Thereafter, with consideration particularly delicate, he withdrew out of earshot and sat on a knoll before the castle, leaving his wife to talk at leisure to her ancient sweetheart. For Alister McAlister was a man without jealousy. He knew that he could keep his wife, even as he kept his head in battle, with the little wee point of his knife and the broad, broad blade of his claymore. And as for ancient sweethearts, what cared he for a peck of them? Bess Landsborough might have had a score of lovers in the 'Lowlands low'; yet had she not chosen to leave them all and follow him up the braes – aye, and over the sea straits, threading the ultimate islands till at last she had come to this barren holding of rock, scantily felted down with heather and peat, on the isle of Suliscanna?
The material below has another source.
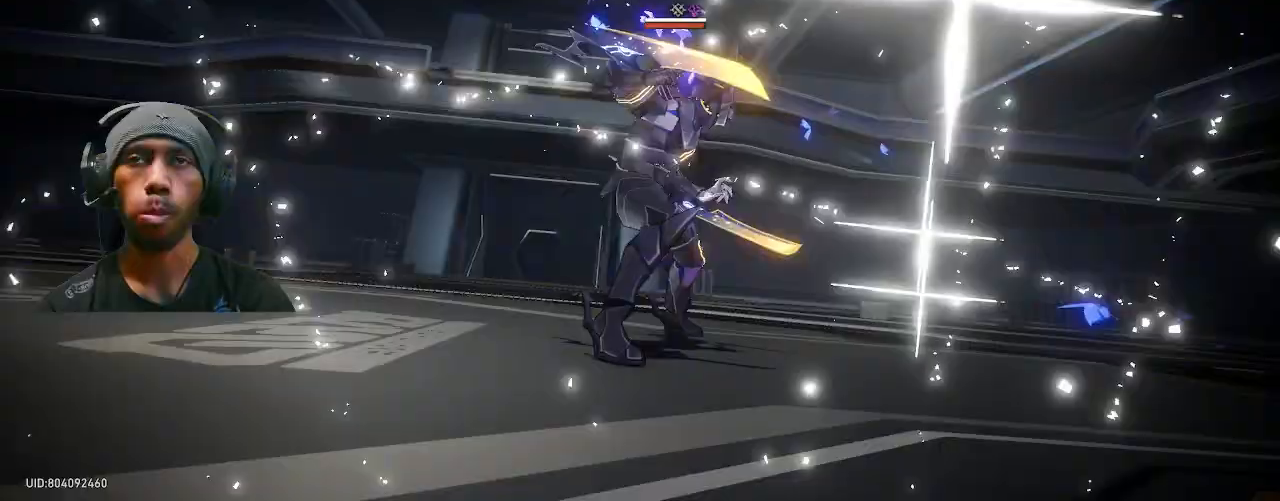
Gameplay with a controller (PlayStation layout); each line is a JSON object with the inputs held at the frame after it (dt_ms = milliseconds from this image to that frame). "events" lists button and stick changes between this image and that frame as [ms after this image, input, new state], when the widget could be followed in between. Not read: DPAD_LEFT L3 TOUCHPAD.
{"dt_ms": 500, "buttons": ["R2"], "left_stick": "center", "right_stick": "center", "events": []}
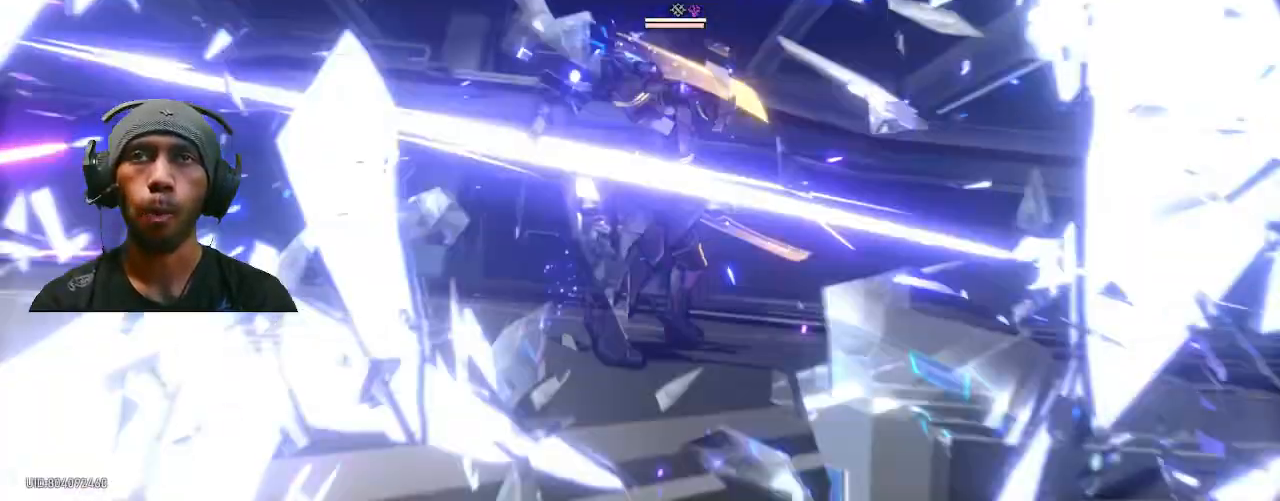
{"dt_ms": 500, "buttons": ["R2"], "left_stick": "center", "right_stick": "center", "events": [[133, "R2", "up"], [233, "R2", "down"]]}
But, on the other hand, Scarlett was not the man to lose his time, in spite of bonds and imprisonments.

"Ye are as weel-faured as ever, Bess. Ye were aye a bonny blithesome lass a' the days o' ye!" said he, complacently, as he munched his farles of cake and took sup about of usquebaugh from the horn and buttermilk from the pail.
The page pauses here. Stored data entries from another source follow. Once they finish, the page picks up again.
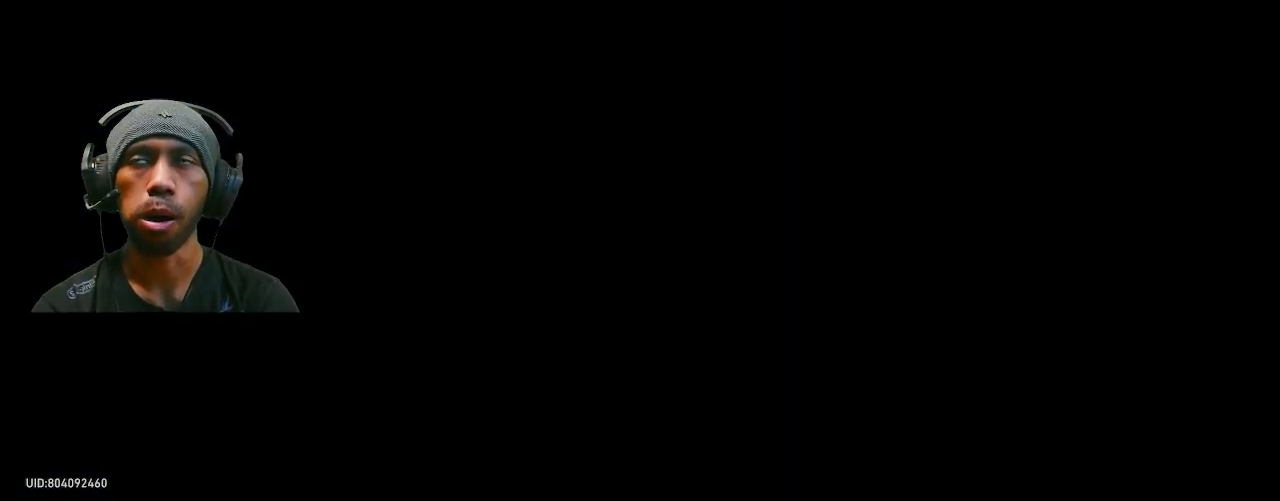
{"dt_ms": 500, "buttons": ["R2"], "left_stick": "center", "right_stick": "center", "events": []}
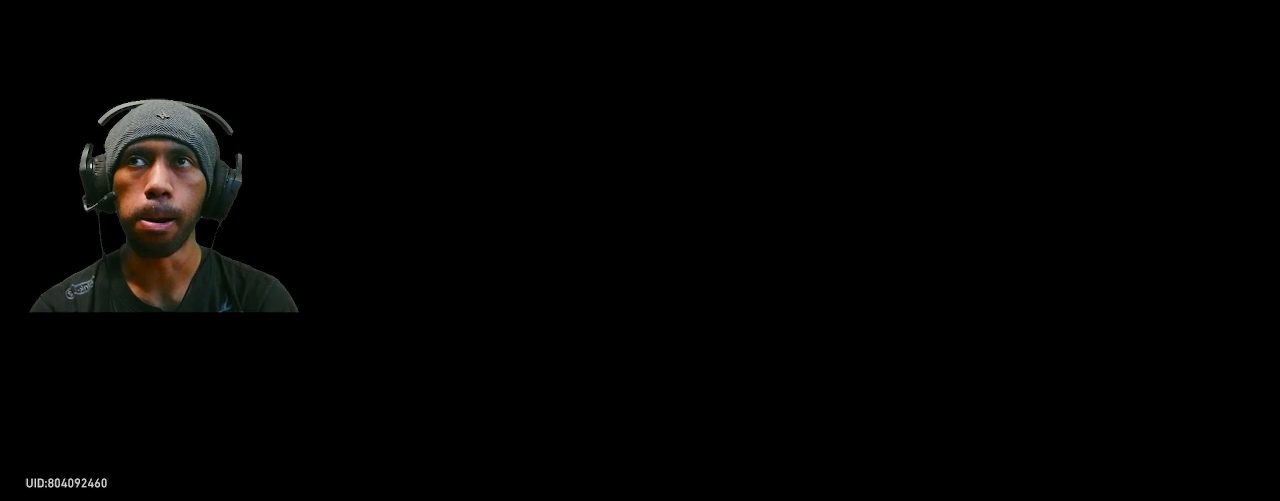
{"dt_ms": 500, "buttons": ["R2"], "left_stick": "center", "right_stick": "center", "events": []}
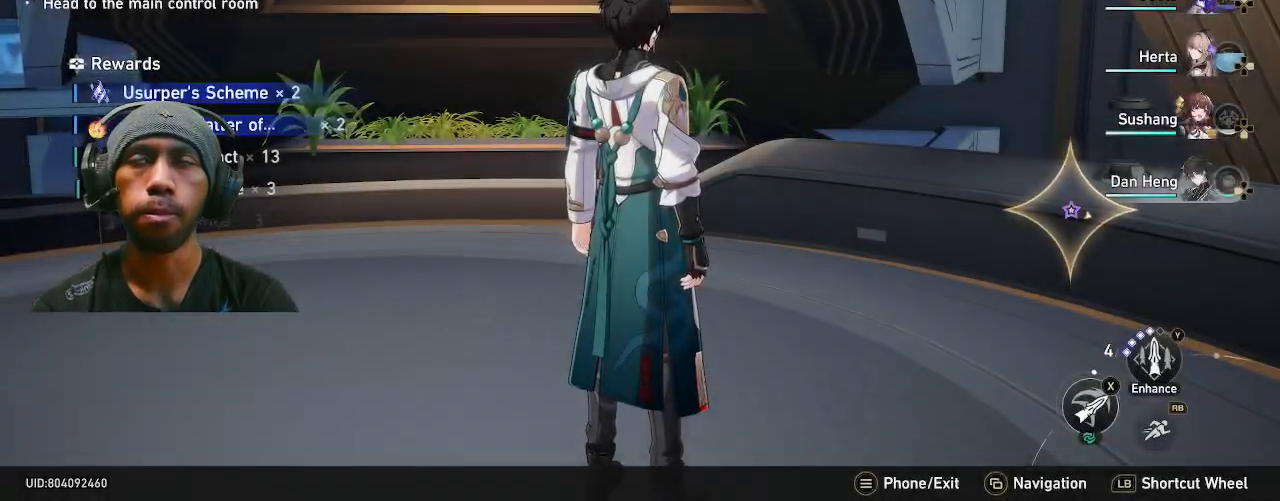
{"dt_ms": 500, "buttons": ["R2"], "left_stick": "center", "right_stick": "center", "events": []}
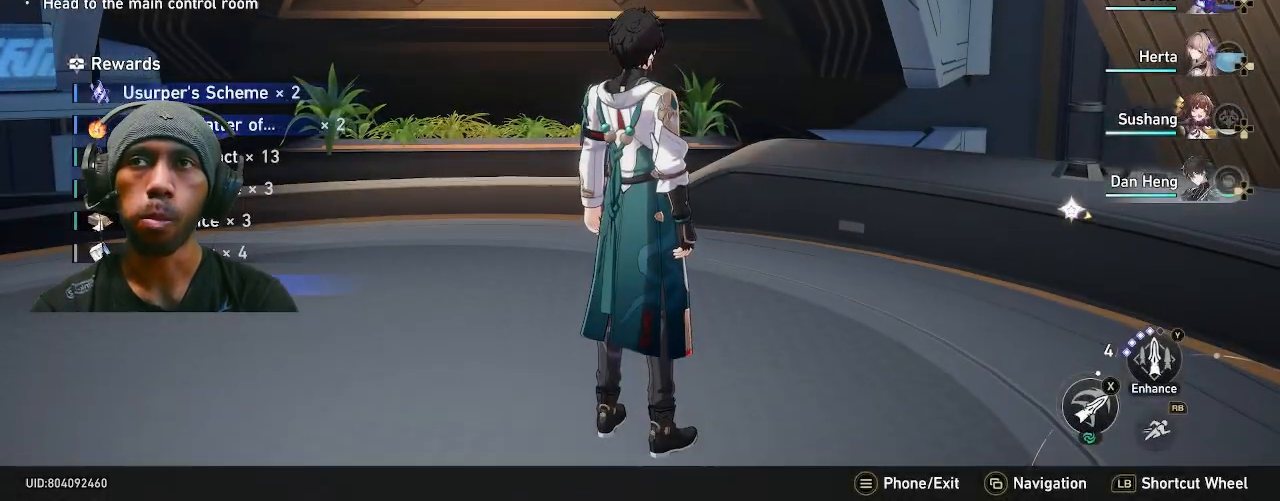
{"dt_ms": 500, "buttons": ["R2"], "left_stick": "center", "right_stick": "right", "events": [[367, "right_stick", "right"]]}
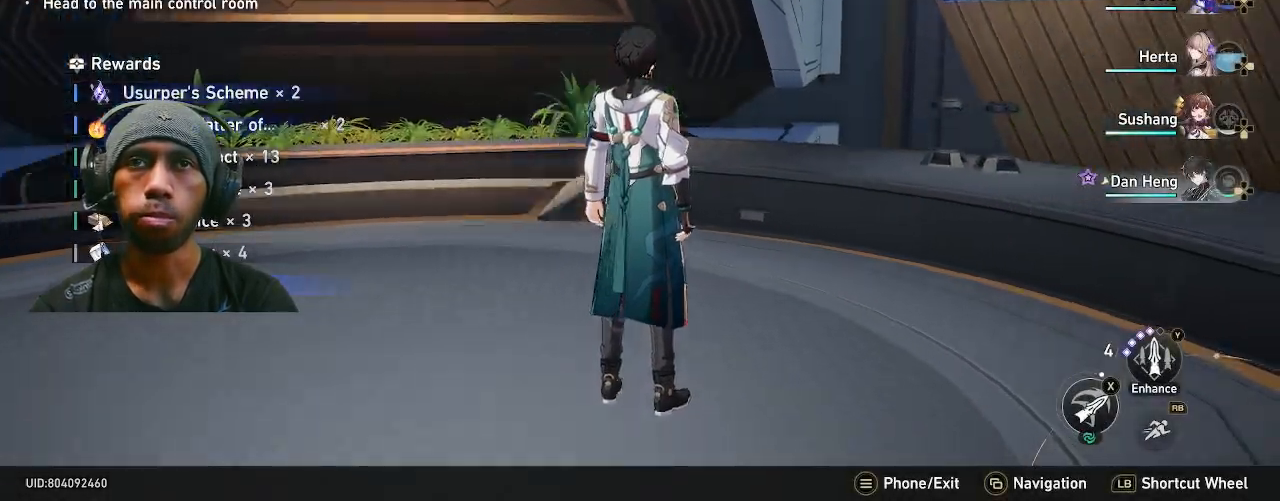
{"dt_ms": 500, "buttons": ["R2"], "left_stick": "center", "right_stick": "right", "events": [[117, "left_stick", "up"], [400, "left_stick", "center"]]}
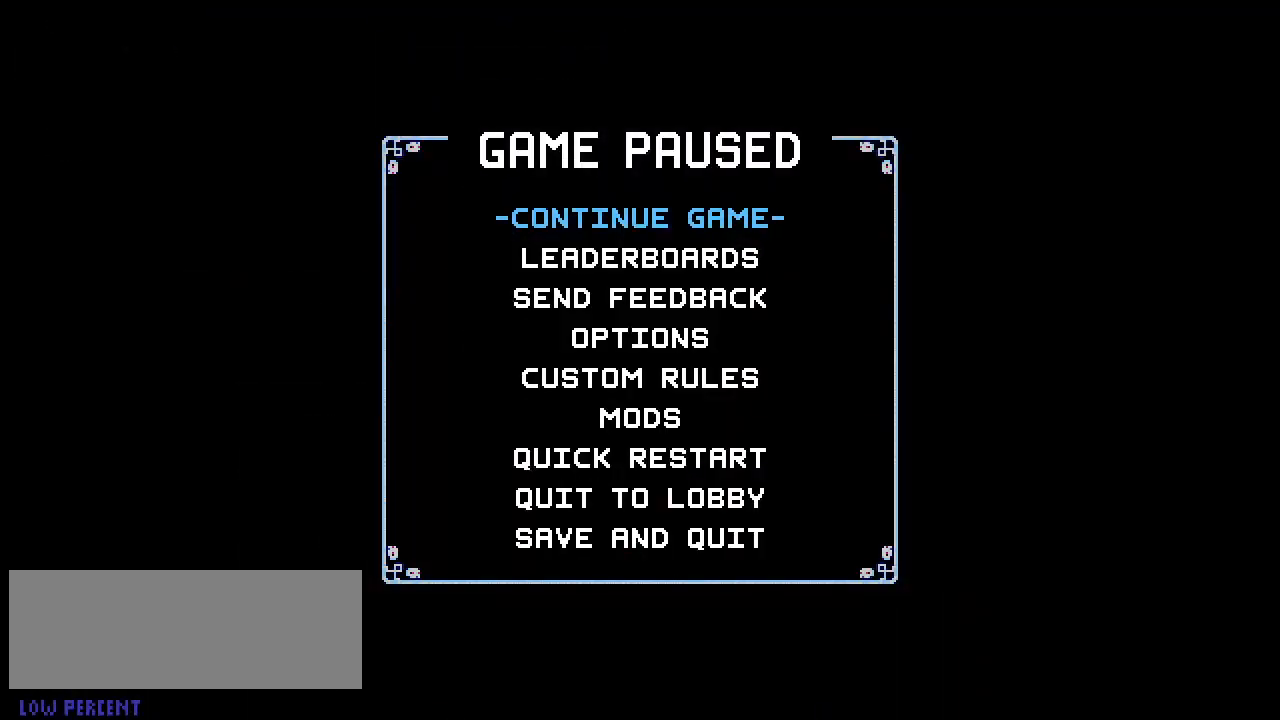
Gameplay with keyboard; each line is a JSON object with the keys held at the frame after it. "events" lists presses ("down") and releases ("up") of "bomb", "down", "item1", "item2", "left", "right", "spell1", "spell2", "throw" and "up" between this image and that frame as [ms after this image, input, new state], when the widget could be followed in between. No other keys are recorded. Mouse input is not recorded. Key names are as the overlay labels them; some are game actions (e.g. jump) rather than physical keys.
{"keys": [], "events": []}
"Havers!" said Mistress McAlister, "ye are an auld eneuch man to ken that ye canna blaw twice in my lug wi' the same flairdies. Ye forget I hae heard ye at that job before. And it lasted – hoo lang? Just e'en till your company rade awa' frae Girvan to Kirkcudbright, and then ye took up with Maggie Nicholson, the byre-lass o' Bombie, the very second week that ever ye were there! And telled her, I dare say, that she was weel-faured, blithe, and a bonny woman!"

"I see ye haena forgotten how to belie them that ye tried to break the hearts o', Bess Landsborough," said Scarlett, without, however, letting his broken heart interfere with a very excellent appetite. "Ye weel ken that ye sent me frae the door o' the Laggan wi' my tail atween my legs like a weel-lickit messan, and twa o' your ill-set cronies lookin' on at my shaming, too."

"I'm thinkin', my man John," retorted Bess Landsborough, "that ye had better say as little as ye can aboot that ploy. For the lasses were Mirren Semple o' the Auld Wa's and Meg Kennedy o' Kirriemore, that had come in the afternoon to keep me company. And as we sat talking ower ae thing after anither, we spak' amang ithers o' you, my braw trooper – Sergeant John Scarlett, no less, that rode so gallantly with the colors in his hand. And by this and that we had it made clear that ye had been for making up to a' the three o' us at once! An' so we compared your tricks. How ye had gotten doon on your knees and telled us that ye loved us best o' a' the world. Ye had kissed oor hands – at least, mine and Meg Kennedy's. But your favorite fashion was to take the skirts o' oor gouns and kiss the hem o' them, swearin' that ye wad raither kiss the border o' oor cloaks than the mouth o' the grandest woman in Scotland. (A' the three o' us!) Then ye asked for a curl cut off aboon our brows – at least, frae mine and Mirren Semple's. For Meg Kennedy never had sic a thing in her life, but had aye flat, greasy hair, sleekit like a mowdiewart4 hingin' by the neck in a trap on a wat day. And her ye telled that ye couldna bide hair that wadna keep smooth, but was aye a'kinked and thrawn into devalls and curliewigs. Oh, sic a bonny, true-speakin', decent, mensefu' callant as the three o' us made ye oot to be! So when we had ye gye-and-weel through-hands, wha should ride up to the door but my gay lad himsel', this same braw cavalier. So Mirren and Meg and me, we gaed oot ontil the step and telled ye what we thocht o' ye. Ow aye, ye were a puir disjaskit cuif that day, Sergeant John Scarlett, for a' your silver spurs and your red sodjer's coat!"

John Scarlett laughed loud and long at the record of his iniquities, but his abasement, if at the time as profound as Bess Landsborough made it out to be, had certainly completely passed away. For he cried out: "What a grand memory ye hae for the auld times, Bess! I warrant ye, ye couldna gang ower the points o' Effectual Calling as briskly, nor yet the kings o' Judah and Israel that ye learned on the Sabbath forenichts by the lowe o' the Colmonel peats!"

"But eneuch o' havers," said Bess; "ken ye that yon braw lad o' yours is safe and hearty? Mair than that, he met wi' his bonny lass yestreen. Baith o' them kens what love is – a thing that ye never kenned, no, nor will ken to your dying day, John Scarlett."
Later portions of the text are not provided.